What they have in common is an absolute commitment to a set of beliefs and values. Things that matter beyond money, and comfort , and convenience. The things that matter enough for you to stand up and be counted.
I like this introduction to the Warrior Archetype by Steven Pressfield (I am also a fan of all his work. His series on the Warrior Archetype is recommended)
My point is this. Many of us, for a long time, have been able to ride on the back of a flawed economic model which assumed we could continue to take – from the earth, from what we shared, and in the end from each other, without limit and without giving back. We are now bumping, noisily and painfully into the fundamental error of that assumption.
The warrior in us is bound to our own “code of honour”, and in turn to those others with whom we share it. The problem occurs when our culture and society have different codes.
We can see warriors in action today, in the NHS, in the Police. Fire Service and armed forces, in teachers and social workers. They are typified by putting purpose before money, and when it comes to it, themselves in harm’s way on our behalf.
Then we have the other end of the spectrum – the extractive jobs, those who sit in the stream of the flow of money able to drink effortlessly from that stream. The finance sector, those running platforms, the utilities and the like. Not “bad” people, just passive passengers “doing their job”
The problem occurs when the fate and resources of the warriors are controlled by those with a different, highly individualistic set of values. and no clear defined purpose other than their own wellbeing.
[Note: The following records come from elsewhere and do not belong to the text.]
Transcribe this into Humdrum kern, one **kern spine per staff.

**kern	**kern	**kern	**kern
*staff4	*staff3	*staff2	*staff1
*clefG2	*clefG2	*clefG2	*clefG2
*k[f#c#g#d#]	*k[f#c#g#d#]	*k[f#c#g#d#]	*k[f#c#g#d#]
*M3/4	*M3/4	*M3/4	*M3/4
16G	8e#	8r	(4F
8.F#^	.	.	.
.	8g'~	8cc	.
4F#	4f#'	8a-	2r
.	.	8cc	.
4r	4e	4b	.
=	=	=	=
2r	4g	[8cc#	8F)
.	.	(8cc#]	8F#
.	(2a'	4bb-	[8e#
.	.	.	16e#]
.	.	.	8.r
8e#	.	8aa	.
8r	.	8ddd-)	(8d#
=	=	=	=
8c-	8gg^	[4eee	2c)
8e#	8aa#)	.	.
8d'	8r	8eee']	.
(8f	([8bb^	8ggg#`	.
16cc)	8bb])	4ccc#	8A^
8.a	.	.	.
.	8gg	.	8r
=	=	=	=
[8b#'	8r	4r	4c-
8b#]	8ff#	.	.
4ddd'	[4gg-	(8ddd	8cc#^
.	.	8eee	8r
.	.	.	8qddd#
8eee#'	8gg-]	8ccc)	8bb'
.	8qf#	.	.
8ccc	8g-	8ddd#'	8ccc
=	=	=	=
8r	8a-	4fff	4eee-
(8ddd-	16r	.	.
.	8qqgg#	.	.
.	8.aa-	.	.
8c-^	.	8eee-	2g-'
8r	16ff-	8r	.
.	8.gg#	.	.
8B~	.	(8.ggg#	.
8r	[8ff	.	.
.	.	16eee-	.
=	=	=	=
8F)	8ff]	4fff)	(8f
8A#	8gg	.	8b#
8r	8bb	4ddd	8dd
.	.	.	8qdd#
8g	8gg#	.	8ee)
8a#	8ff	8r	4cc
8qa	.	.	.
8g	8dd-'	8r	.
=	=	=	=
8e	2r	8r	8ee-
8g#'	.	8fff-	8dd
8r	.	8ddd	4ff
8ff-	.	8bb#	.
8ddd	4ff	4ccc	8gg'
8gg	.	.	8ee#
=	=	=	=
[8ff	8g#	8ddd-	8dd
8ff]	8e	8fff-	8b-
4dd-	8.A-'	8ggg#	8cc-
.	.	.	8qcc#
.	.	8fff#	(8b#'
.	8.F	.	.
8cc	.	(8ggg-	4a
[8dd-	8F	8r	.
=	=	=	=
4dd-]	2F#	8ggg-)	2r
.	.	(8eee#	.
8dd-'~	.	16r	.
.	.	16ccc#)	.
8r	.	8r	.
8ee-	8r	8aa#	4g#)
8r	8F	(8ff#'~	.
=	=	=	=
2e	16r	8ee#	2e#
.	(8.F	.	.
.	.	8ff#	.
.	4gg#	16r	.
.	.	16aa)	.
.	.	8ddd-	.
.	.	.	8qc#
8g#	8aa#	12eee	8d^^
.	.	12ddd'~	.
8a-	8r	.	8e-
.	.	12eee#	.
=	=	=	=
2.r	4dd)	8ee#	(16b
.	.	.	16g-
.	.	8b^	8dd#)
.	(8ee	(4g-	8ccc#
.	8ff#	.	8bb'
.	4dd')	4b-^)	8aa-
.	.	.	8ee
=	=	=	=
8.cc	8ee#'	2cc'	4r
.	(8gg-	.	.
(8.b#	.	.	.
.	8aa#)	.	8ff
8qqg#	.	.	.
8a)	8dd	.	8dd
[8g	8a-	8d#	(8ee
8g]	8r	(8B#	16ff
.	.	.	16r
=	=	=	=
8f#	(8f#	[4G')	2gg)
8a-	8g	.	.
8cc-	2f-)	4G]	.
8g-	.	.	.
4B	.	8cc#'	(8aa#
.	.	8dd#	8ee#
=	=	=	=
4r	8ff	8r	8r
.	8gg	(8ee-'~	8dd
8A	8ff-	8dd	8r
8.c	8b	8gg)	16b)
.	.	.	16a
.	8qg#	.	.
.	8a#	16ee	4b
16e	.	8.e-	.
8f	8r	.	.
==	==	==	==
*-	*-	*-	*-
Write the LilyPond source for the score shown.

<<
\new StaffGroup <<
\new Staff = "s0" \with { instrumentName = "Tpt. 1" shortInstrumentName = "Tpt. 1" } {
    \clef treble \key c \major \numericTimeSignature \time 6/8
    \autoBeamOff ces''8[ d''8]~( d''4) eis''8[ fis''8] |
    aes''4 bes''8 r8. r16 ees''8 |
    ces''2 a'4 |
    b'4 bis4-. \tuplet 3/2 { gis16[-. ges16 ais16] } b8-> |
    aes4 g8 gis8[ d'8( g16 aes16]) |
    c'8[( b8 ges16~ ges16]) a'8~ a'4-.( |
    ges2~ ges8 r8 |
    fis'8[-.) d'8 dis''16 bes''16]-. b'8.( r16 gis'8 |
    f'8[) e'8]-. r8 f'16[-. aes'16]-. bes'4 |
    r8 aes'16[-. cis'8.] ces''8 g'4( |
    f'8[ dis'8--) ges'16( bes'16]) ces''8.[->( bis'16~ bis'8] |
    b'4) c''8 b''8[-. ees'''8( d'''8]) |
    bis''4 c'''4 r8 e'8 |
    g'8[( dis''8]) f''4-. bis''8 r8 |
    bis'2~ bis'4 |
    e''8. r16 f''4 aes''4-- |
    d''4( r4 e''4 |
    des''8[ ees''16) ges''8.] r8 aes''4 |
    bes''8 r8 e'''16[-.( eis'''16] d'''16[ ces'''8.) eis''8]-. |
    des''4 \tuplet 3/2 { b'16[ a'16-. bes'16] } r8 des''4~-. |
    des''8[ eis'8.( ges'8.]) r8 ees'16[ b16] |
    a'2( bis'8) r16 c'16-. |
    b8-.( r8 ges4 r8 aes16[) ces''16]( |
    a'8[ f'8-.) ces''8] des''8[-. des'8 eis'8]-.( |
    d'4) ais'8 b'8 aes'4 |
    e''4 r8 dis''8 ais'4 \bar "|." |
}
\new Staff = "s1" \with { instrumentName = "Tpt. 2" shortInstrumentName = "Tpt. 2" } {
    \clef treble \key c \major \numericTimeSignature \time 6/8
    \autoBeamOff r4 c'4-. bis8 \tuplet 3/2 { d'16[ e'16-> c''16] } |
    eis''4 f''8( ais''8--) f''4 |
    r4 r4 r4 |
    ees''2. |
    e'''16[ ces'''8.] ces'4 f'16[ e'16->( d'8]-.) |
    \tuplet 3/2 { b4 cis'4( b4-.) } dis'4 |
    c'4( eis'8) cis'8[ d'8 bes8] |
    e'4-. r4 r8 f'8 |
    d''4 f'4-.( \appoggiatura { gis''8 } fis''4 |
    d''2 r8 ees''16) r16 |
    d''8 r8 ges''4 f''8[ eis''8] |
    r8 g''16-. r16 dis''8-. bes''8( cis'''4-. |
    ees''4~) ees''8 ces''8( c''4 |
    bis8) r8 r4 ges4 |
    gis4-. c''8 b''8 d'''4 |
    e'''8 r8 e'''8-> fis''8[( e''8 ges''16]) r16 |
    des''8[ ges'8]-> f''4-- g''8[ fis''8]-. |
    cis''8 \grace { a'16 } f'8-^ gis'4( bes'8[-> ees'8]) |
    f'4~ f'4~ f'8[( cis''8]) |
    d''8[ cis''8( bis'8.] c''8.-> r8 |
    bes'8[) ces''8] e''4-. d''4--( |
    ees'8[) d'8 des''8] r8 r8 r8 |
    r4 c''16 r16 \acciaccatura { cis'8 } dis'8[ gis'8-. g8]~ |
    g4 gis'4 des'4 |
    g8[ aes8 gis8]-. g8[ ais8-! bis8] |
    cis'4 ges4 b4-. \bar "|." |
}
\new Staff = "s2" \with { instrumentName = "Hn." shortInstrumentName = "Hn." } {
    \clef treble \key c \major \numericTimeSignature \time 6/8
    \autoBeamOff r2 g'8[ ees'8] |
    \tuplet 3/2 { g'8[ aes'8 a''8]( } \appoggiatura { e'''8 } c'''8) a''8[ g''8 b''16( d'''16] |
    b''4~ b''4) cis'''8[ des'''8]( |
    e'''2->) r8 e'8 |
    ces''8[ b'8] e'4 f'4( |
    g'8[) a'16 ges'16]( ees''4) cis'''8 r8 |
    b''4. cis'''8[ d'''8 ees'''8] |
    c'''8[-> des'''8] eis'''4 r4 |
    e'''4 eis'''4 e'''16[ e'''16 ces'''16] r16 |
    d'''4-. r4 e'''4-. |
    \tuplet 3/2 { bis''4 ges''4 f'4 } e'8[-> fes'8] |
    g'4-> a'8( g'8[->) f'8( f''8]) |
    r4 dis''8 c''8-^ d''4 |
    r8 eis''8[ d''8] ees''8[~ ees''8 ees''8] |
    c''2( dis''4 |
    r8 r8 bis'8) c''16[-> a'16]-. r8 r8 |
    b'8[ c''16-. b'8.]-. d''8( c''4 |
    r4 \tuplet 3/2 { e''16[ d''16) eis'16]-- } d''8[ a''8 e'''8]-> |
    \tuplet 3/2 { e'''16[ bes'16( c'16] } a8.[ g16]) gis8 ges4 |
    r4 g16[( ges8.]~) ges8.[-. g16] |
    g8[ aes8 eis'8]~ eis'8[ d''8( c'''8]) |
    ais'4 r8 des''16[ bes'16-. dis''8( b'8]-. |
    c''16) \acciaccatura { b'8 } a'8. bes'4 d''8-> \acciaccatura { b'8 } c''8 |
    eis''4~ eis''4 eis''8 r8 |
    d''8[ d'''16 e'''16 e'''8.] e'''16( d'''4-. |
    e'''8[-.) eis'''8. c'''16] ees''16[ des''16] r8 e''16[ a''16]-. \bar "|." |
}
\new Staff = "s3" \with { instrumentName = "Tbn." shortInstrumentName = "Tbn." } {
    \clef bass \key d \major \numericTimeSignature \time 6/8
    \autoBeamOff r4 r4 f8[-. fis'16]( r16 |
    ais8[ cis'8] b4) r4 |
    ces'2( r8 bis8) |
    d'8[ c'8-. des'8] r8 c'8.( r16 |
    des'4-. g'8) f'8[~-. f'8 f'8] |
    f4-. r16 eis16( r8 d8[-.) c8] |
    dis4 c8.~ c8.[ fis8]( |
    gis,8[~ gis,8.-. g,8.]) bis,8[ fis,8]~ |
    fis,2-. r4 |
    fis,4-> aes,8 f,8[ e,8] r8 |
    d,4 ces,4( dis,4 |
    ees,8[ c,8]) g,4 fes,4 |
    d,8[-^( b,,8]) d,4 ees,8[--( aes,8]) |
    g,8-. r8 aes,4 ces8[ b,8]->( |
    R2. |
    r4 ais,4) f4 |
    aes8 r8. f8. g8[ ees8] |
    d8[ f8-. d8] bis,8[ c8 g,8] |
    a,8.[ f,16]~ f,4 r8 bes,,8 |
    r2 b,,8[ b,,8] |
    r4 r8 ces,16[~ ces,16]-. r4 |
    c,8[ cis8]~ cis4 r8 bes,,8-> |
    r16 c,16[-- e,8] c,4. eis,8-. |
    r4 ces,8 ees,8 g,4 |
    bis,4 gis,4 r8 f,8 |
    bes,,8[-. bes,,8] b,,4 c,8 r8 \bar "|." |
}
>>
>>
The major clash of cultures we see at the moment, and standing outside our doors clapping the warriors is, at its most generous, a token gesture.
I think what it means for those of us in the middle with jobs that are neither activist, nor extractive is that we need to decide which edge we move to. To become either activists for the current system, and embrace those values, or to become activists for a different system exhibiting very different values in pursuit of very different goals,
The key though is activist.
Either for, or against. As the old adage goes, sitting in the middle of the road just gets you run over.
We each need to make a decision.
As to what to do? How to harness the uncertainty we feel?
Every morning i’m seeing increasing numbers of posts about conferences on designing the future. They’re interesting and valuable, but without products that matter to flow through the system being designed they’re as useful as plumbing in a desert.
For the last fifty years, advisory businesses from accounting to design have made excellent livings advising people who make things and helping them improve. We’re at the end of that cycle. We’ve made far too much of what really doesn’t matter and created a plastic economy.
Our shortage now is not advisers – we have shedload upon shedload of them. What we need are people who have ideas about what to make, and how to make it in a world that is in upheaval.
Products and services that will improve our lot, reduce inequality, help heal the climate, restore our ecology and make our souls sing rather than our wallets bulge.
You are out there. You are not head of a corporation, and neither are you likely to fulfil what we need working for someone else. You will not be an adviser.
You will be on fire and frustrated. You will be looking for fellow travellers who will put skin into the game, and share risks. People who will sleep under their desks and worktables whilst pushing to do something remarkable.
We don’t need advisers, we need doers. Makers of things that matter. We need to link them together. Creators of beautiful businesses
The only advisers we need are those who have already done it. Iconoclasts. Warriors for better. People who inspire us by example not advice.